Please rewrite the stretch of the records from the line containing "family: Geraniaceae" through the final line as a JSON list of strings, one string per line, leaving out any blank lines.

## DATASET CONTENT

= = =

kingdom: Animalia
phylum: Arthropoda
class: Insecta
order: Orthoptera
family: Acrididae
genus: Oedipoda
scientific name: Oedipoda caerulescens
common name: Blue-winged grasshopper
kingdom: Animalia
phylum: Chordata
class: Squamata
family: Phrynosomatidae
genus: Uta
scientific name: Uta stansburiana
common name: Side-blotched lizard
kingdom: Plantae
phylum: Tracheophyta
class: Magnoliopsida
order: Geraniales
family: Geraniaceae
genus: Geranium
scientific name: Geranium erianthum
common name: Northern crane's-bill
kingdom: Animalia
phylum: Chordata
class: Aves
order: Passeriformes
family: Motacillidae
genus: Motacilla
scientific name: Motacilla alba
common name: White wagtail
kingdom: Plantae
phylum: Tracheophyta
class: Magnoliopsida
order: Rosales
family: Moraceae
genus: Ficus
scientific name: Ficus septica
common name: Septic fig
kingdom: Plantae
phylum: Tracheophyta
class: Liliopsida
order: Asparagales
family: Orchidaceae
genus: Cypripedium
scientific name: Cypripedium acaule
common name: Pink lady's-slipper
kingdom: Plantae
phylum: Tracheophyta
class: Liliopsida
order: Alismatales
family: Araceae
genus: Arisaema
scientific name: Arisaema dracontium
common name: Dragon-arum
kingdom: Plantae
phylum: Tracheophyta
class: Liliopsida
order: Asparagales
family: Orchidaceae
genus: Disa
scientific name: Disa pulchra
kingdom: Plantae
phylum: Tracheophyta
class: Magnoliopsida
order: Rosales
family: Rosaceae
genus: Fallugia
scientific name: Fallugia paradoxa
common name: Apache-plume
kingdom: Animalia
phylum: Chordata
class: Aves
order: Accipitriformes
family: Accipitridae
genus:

= = =

## RESPONSE TO THE TASK
[
  "family: Geraniaceae",
  "genus: Geranium",
  "scientific name: Geranium erianthum",
  "common name: Northern crane's-bill",
  "kingdom: Animalia",
  "phylum: Chordata",
  "class: Aves",
  "order: Passeriformes",
  "family: Motacillidae",
  "genus: Motacilla",
  "scientific name: Motacilla alba",
  "common name: White wagtail",
  "kingdom: Plantae",
  "phylum: Tracheophyta",
  "class: Magnoliopsida",
  "order: Rosales",
  "family: Moraceae",
  "genus: Ficus",
  "scientific name: Ficus septica",
  "common name: Septic fig",
  "kingdom: Plantae",
  "phylum: Tracheophyta",
  "class: Liliopsida",
  "order: Asparagales",
  "family: Orchidaceae",
  "genus: Cypripedium",
  "scientific name: Cypripedium acaule",
  "common name: Pink lady's-slipper",
  "kingdom: Plantae",
  "phylum: Tracheophyta",
  "class: Liliopsida",
  "order: Alismatales",
  "family: Araceae",
  "genus: Arisaema",
  "scientific name: Arisaema dracontium",
  "common name: Dragon-arum",
  "kingdom: Plantae",
  "phylum: Tracheophyta",
  "class: Liliopsida",
  "order: Asparagales",
  "family: Orchidaceae",
  "genus: Disa",
  "scientific name: Disa pulchra",
  "kingdom: Plantae",
  "phylum: Tracheophyta",
  "class: Magnoliopsida",
  "order: Rosales",
  "family: Rosaceae",
  "genus: Fallugia",
  "scientific name: Fallugia paradoxa",
  "common name: Apache-plume",
  "kingdom: Animalia",
  "phylum: Chordata",
  "class: Aves",
  "order: Accipitriformes",
  "family: Accipitridae",
  "genus:"
]